Remaja di Bali tidak terlepas dari permasalahan terkait seksualitas. PKBI Provinsi Bali 2015 menyebutkan sebanyak 274 remaja tercatat melakukan
pengobatan IMS dan ISR serta sebanyak 29 remaja melakukan konseling kehamilan. Kabupaten Gianyar merupakan salah satu Kabupaten di Provinsi Bali dengan jumlah
remaja yang cukup banyak yakni sebesar 86.665 orang pada tahun 2015. Dengan banyaknya jumlah remaja, permasalahan remaja di Kabupaten Gianyar cukup
beragam. Tercatat sebanyak 268 kasus kehamilan remaja , 201 kasus persalinan remaja dan 1 kasus IMS Dinkes Kab.Gianyar, 2015.
Puskesmas Sukawati I merupakan salah satu Puskesmas yang ada di kabupaten Gianyar. Puskesmas ini berada di daerah pariwisata Kecamatan Sukawati. Data yang
diperoleh di wilayah kerja Puskesmas Sukawati I, pada tahun 2012 menunjukkan bahwa telah terjadi kehamilan remaja sebanyak 11 kasus, tahun 2013 sebanyak 9
kasus, tahun 2014 sebanyak 26 kasus, dan tahun 2015 sebanyak 15 kasus. Untuk kasus IMS pada remaja pada tahun 2015 terdapat 1 kasus, yang terjadi pada remaja wanita
berumur 16 tahun. Persalinan pada remaja juga cukup memprihatinkan, yakni pada tahun 2014 terdapat 20 remaja yang melahirkan dan tahun 2015 terdapat 15 remaja
dari dalam wilayah dan 7 remaja dari luar wilayah kerja Puskesmas Sukawati I yang melahirkan akibat kehamilan tidak diinginkan.

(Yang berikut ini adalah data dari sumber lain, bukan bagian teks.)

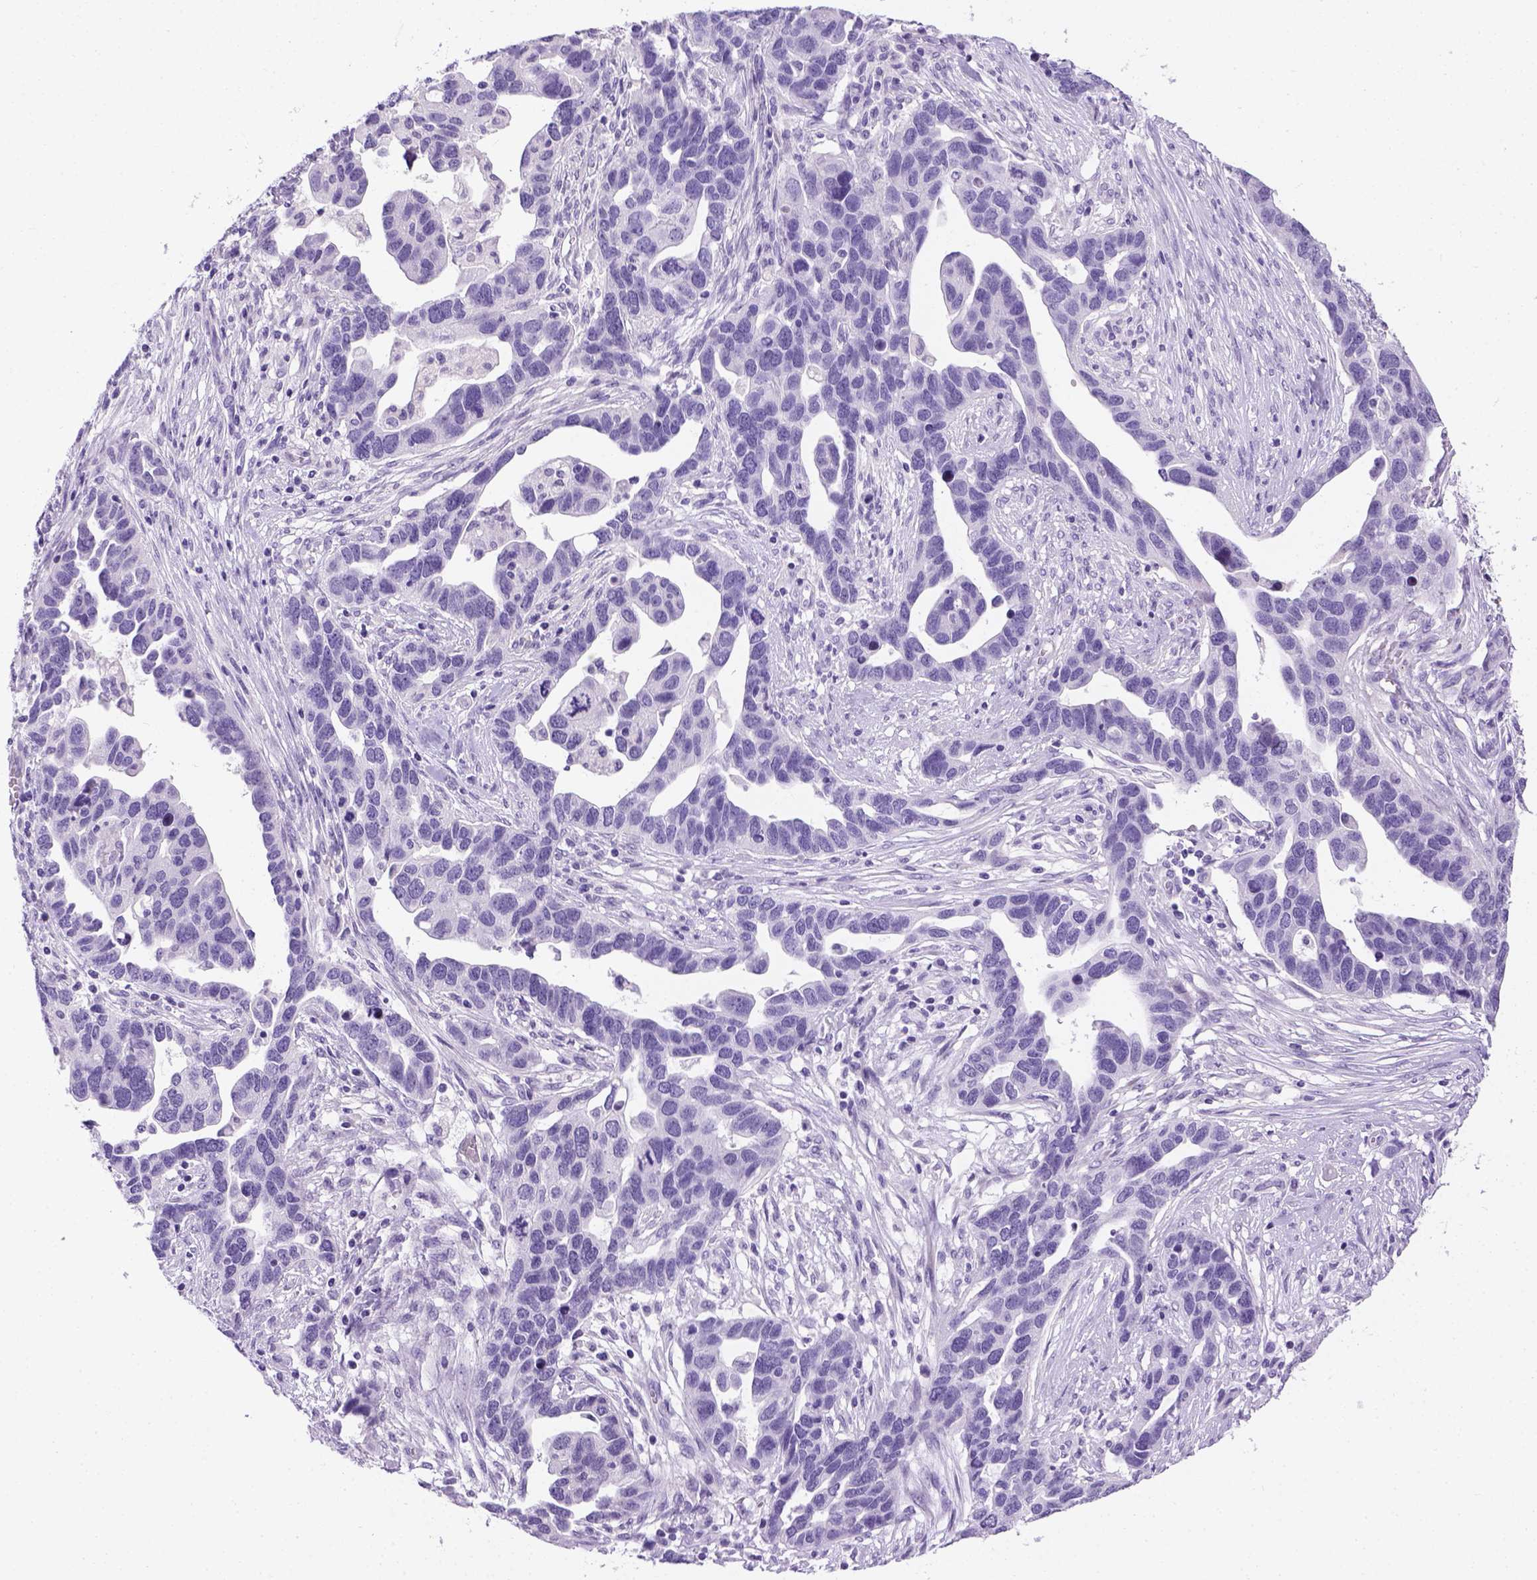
{"staining": {"intensity": "negative", "quantity": "none", "location": "none"}, "tissue": "ovarian cancer", "cell_type": "Tumor cells", "image_type": "cancer", "snomed": [{"axis": "morphology", "description": "Cystadenocarcinoma, serous, NOS"}, {"axis": "topography", "description": "Ovary"}], "caption": "A micrograph of ovarian cancer stained for a protein displays no brown staining in tumor cells.", "gene": "TMEM38A", "patient": {"sex": "female", "age": 54}}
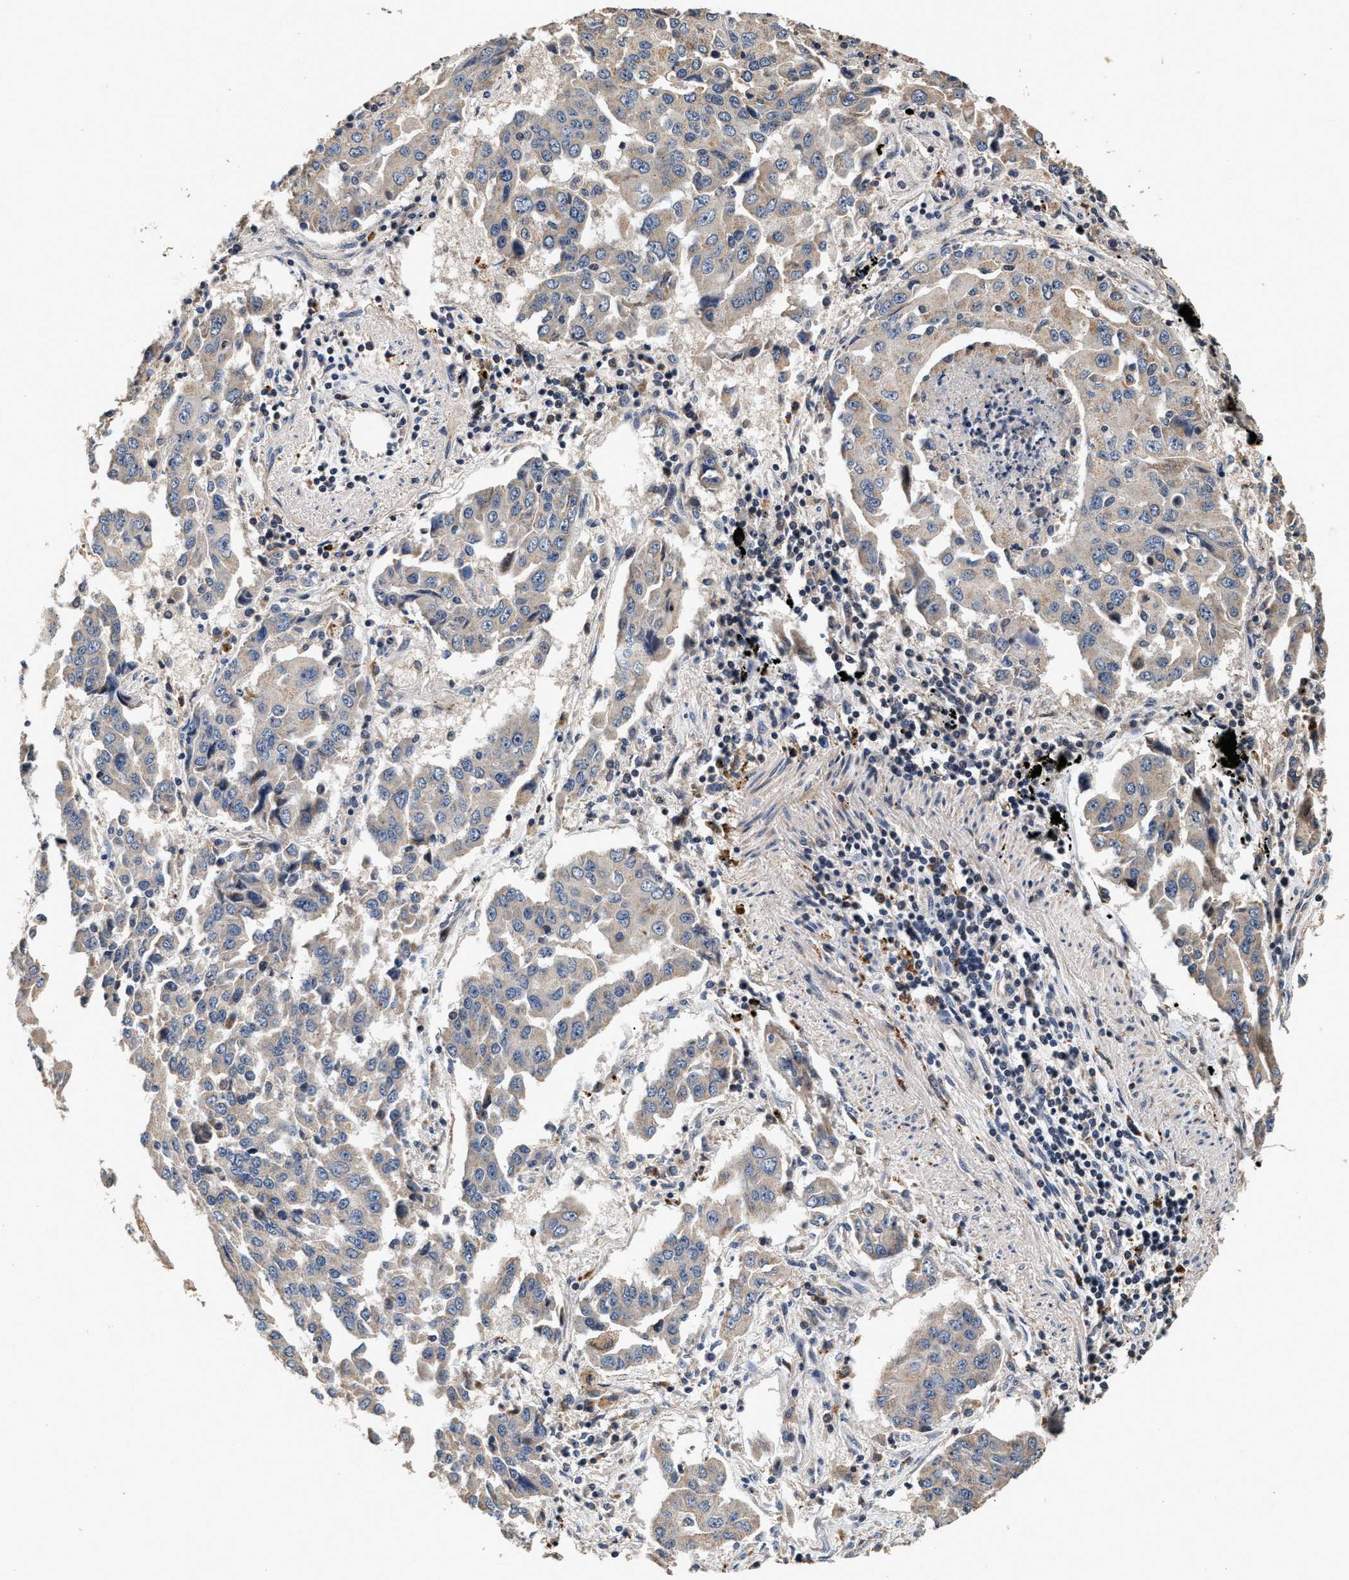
{"staining": {"intensity": "negative", "quantity": "none", "location": "none"}, "tissue": "lung cancer", "cell_type": "Tumor cells", "image_type": "cancer", "snomed": [{"axis": "morphology", "description": "Adenocarcinoma, NOS"}, {"axis": "topography", "description": "Lung"}], "caption": "Protein analysis of adenocarcinoma (lung) demonstrates no significant expression in tumor cells. (DAB IHC, high magnification).", "gene": "PTGR3", "patient": {"sex": "female", "age": 65}}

Dari hasil wawancara yang dilakukan dengan pemegang program PKPR di Puskesmas Sukawati I diperoleh bahwa remaja cenderung membicarakan masalah
yang mereka alami dengan teman sebayanya atau berkomunikasi dengan pemegang program PKPR di Puskesmas melalui SMS. Untuk kasus kehamilan remaja di luar
nikah, banyak orang tua yang tidak mengetahui kehamilan anaknya sejak awal.
Komunikasi terkait seksualitas antara remaja dan orang tua masih sangat jarang, disebabkan karena masalah itu masih tabu untuk dibicarakan, kesibukan orang tua
yang banyak berprofesi sebagai wiraswasta dan faktor pola asuh keluarga Darwati,2016.
Berdasarkan penelitian Putra,dkk 2014 peran keluarga mengenai perilaku seksual pranikah remaja SMAsederajat di wilayah kerja Puskesmas Sukawati I masih
kurang yaitu sebesar 61,8. Berdasarkan data tersebut peneliti tertarik untuk meneliti mengenai tingkat efektivitas komunikasi orang tua pada remaja tentang seksualitas
remaja di wilayah kerja Puskesmas Sukawati I tahun 2016.